§ Task 1: Duplicate the portion of the related-work passage on dialogue systems between "Recently, several task-oriented" and "Wu et al. (2020).", inclusive.
§ Task 2: Go on with the related-work passage on dialogue systems, starting immediately after its final sentence.

§ Document passage:
§ §
Recently, several task-oriented dialogue models are introduced to tackle the resource scarcity challenges in target domains Bapna et al. (2017); Shah et al. (2019); Wu et al. (2019a); Liu et al. (2020) and target languages Mrkšić et al. (2017); Schuster et al. (2019); Chen et al. (2018); Liu et al. (2019b), and large pre-trained language models are shown to possess the capability to quickly adapt to task-oriented dialogue tasks by using only a few data samples Peng et al. (2020b); Madotto et al. (2020b); Wu et al. (2020).

Data Augmentation

is a widely used technique to improve both robustness and performance Guo et al. (2019); Yang et al. (2020). Task-oriented dialogue systems have been explored to improve DST Song et al. (2020); Yoo et al. (2020); Campagna et al. (2020), Natural Language Understanding (NLU) Peng et al. (2020c), intent classification Kumar et al. (2019) and hybrid end-to-end systems Zhang et al. (2019a); Rastogi et al. (2019). These data augmentation methods aim to improve the final performance of the given task, e.g., zero-shot performance, template response, etc., where instead, our proposed approach aims to store the KB into the model parameters.

Agenda-Based User Simulation

builds an interactive system that models the user turns Schatzmann et al. (2007) rather than the system. User simulators are designed to cover all possible user queries while keeping a diverse and fluent user interaction. This enables models to learn a better dialogue policy via interaction Asri et al. (2016); Li et al. (2017); Wu et al. (2019c); Peng et al. (2018), and it is especially useful in scenarios in where few or no data is available Liu and Lane (2017); Liu et al. (2017); Shah et al. (2018); Kreyssig et al. (2018); Li et al. (2020). In our work, instead, we use all the possible user goal queries to generate dialogues directly, instead of creating a reinforcement learning loop to train the model.

Language Models as Knowledge Bases

has been used for encoding common sense knowledge into transformers Bosselut et al. (2019); Liu et al. (2019a); Xiong et al. (2019); Wang et al. (2020, 2019). Guan et al. (2020) improved story generation by training a Language Model with knowledge triples converted into sentences using predefined templates Levy et al. (2017). Differently, we extract templates from real data, and we aim to store the KB into the models parameters to be able to extract knowledge directly, instead of improving common sense generation. Moreover, several studies tried to extract Petroni et al. (2019); Kassner and Schütze (2019); Petroni et al. (2020) or use Roberts et al. (2020) large pre-trained models, e.g. BERT Devlin et al. (2019), as knowledge bases.
§ §
(Stored items)

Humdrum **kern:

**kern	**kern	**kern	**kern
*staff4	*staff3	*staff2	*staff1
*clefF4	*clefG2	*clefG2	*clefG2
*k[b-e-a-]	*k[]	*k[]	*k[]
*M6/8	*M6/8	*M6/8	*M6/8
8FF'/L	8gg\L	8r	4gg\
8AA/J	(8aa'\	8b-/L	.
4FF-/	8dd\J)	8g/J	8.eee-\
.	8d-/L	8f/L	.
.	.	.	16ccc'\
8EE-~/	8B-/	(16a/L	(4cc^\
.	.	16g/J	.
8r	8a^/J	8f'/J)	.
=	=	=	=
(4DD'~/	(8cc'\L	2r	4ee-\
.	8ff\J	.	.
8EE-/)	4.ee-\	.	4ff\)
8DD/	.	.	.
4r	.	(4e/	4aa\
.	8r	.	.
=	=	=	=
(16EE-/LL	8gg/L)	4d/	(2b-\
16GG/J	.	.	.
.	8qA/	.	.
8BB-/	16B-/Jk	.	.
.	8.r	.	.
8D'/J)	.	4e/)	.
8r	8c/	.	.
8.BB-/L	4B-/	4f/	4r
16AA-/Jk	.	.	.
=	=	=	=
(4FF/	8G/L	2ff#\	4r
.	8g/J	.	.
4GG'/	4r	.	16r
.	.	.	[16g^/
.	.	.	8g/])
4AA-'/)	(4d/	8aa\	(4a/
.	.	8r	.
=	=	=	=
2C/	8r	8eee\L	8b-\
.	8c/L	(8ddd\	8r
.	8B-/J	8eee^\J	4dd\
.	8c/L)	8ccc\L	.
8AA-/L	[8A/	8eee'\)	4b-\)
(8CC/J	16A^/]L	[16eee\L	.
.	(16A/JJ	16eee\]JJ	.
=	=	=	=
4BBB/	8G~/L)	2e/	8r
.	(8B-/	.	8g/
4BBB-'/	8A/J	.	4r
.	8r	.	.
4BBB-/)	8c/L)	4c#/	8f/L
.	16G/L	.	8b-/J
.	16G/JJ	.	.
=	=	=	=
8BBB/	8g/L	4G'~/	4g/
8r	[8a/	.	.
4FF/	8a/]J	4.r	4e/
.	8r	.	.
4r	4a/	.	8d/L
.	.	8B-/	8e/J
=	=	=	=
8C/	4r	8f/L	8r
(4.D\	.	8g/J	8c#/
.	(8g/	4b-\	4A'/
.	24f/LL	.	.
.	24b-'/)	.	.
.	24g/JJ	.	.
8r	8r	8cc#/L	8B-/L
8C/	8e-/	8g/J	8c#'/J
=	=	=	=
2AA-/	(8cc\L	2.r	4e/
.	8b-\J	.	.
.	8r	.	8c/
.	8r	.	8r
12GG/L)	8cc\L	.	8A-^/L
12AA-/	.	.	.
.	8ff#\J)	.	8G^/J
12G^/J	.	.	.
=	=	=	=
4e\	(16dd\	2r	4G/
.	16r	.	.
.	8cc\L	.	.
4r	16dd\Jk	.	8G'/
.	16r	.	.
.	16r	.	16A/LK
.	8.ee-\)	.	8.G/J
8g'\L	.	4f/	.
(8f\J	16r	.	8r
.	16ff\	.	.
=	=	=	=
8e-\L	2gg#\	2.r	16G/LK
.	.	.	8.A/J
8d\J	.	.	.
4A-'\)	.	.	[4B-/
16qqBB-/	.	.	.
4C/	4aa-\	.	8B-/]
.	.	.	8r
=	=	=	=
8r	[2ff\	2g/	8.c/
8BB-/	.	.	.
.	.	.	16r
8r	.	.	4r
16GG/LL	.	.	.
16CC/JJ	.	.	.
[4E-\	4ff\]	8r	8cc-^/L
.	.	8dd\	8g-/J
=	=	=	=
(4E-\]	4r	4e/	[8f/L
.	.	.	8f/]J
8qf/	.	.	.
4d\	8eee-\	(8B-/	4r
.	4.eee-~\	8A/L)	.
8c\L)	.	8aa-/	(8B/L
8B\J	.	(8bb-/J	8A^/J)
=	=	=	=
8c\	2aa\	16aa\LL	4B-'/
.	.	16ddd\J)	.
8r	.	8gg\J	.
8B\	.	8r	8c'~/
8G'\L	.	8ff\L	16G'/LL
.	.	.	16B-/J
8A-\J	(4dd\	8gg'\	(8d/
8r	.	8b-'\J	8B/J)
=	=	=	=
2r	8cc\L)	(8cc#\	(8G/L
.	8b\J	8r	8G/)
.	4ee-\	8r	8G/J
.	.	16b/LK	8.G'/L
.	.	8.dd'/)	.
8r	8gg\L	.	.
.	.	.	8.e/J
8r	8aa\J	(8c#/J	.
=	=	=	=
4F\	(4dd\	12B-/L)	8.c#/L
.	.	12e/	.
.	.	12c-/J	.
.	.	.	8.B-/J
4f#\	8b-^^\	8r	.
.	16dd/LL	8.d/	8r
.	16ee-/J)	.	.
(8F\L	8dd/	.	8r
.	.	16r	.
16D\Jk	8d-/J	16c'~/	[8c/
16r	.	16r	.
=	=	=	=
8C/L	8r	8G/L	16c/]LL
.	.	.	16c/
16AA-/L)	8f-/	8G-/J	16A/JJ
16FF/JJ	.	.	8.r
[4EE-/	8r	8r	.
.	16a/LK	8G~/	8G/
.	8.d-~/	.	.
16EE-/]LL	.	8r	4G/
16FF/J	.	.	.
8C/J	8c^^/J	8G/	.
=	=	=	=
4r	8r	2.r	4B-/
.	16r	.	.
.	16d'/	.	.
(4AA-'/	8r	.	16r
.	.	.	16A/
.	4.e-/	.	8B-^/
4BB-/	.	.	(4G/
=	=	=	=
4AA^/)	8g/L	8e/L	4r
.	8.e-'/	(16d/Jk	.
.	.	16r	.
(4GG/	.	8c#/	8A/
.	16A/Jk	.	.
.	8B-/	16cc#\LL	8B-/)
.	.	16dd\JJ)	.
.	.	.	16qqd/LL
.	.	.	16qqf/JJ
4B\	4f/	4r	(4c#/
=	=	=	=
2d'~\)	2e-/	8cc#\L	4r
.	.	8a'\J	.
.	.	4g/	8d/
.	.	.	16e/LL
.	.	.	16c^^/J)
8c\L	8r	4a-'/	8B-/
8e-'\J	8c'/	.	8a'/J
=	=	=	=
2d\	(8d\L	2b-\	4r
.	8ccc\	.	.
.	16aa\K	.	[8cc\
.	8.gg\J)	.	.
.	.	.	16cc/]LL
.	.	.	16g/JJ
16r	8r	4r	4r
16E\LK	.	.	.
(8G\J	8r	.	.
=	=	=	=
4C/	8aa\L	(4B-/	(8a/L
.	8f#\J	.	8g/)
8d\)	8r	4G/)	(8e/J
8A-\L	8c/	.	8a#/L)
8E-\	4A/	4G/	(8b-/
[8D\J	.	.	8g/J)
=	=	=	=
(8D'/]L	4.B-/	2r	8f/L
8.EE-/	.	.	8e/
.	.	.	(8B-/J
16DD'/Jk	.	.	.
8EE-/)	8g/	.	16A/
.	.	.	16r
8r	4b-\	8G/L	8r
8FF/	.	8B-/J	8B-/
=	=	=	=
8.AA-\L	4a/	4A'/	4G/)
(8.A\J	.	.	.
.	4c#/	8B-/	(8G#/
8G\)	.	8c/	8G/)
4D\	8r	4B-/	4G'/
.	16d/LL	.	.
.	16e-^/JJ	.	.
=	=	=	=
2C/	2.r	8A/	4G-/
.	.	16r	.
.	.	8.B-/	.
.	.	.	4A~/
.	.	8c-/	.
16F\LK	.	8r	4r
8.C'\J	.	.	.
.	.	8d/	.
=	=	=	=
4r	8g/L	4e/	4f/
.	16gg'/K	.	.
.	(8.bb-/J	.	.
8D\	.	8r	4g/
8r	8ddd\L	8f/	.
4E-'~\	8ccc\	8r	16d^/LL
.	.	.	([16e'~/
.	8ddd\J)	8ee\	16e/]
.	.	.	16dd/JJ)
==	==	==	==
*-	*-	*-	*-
§ §
§ Response area 1:
Recently, several task-oriented dialogue models are introduced to tackle the resource scarcity challenges in target domains Bapna et al. (2017); Shah et al. (2019); Wu et al. (2019a); Liu et al. (2020) and target languages Mrkšić et al. (2017); Schuster et al. (2019); Chen et al. (2018); Liu et al. (2019b), and large pre-trained language models are shown to possess the capability to quickly adapt to task-oriented dialogue tasks by using only a few data samples Peng et al. (2020b); Madotto et al. (2020b); Wu et al. (2020).

§ Response area 2:
6 Conclusion

In this paper, we propose to learn the KB directly into the model parameters using a novel Knowledge Embedded approach, that is fundamentally different from giving the KB as input or using the DST for querying the KB. We demonstrate that our approach is scalable to different KB sizes and it can be used with dynamically changing KBs via fine-tuning. Automatic and human evaluations confirm that models with embedded KBs achieve competitive performance in all evaluated datasets. Finally we show, for the first time, that end-to-end models can perform as well as pipelined modularized systems Zhang et al. (2019a) in the MWoZ single domain dataset.

7 Acknowledgements

This work has been partially funded by MRP/055/18 of the Innovation Technology Commission, The Hong Kong SAR Government.

Appendix A Knowledge Embedded

We provide intuitive samples of our Knowledge Embedded approach in different datasets. Table A3 and Table A3 shows the user goal query in form of SQL syntax for tabular-formatted KB and how the KE-DELEX generate TEMPLATEs. Similarly Table A3 shows the user goal query in CYPHER syntax for graph-formatted KB and how the KE-DELEX generates TEMPLATEs. We further discuss the detail of the KE-DELEX for OpenDialKG in the following section.

a.1 OpenDialKG Knowledge Embedded

In OpenDialKG, we divide the KE-DELEX process into three steps: string matching, spanning tree, and dialogue generation. We perform string matching using cased letters, and we only select the entities with a minimum length of five characters to reduce the detection of false entities. To handle overlapping sequences, such as “The Dark” and “The Dark Knight” in “I enjoy watching The Dark Knight”, we perform a further filtering in each turn and we take the longest string when there is an overlapping between two or more entities.

String Matching Process

We extract a set of entities that from in the dialogue based on the nodes in the graph. This set of entities are defined as the of a user goal. To complete the user goal, we need to find the constraint . This can be done by generating a spanning tree from the Knowledge Graph between all entities in .

Spanning Tree

We get all the relations and intermediary nodes between each pair of nodes in . The collected relations are what we defined as constraint of the user goal. With the given and , we can build a CYPHER query in form of as mentioned in the Methodology.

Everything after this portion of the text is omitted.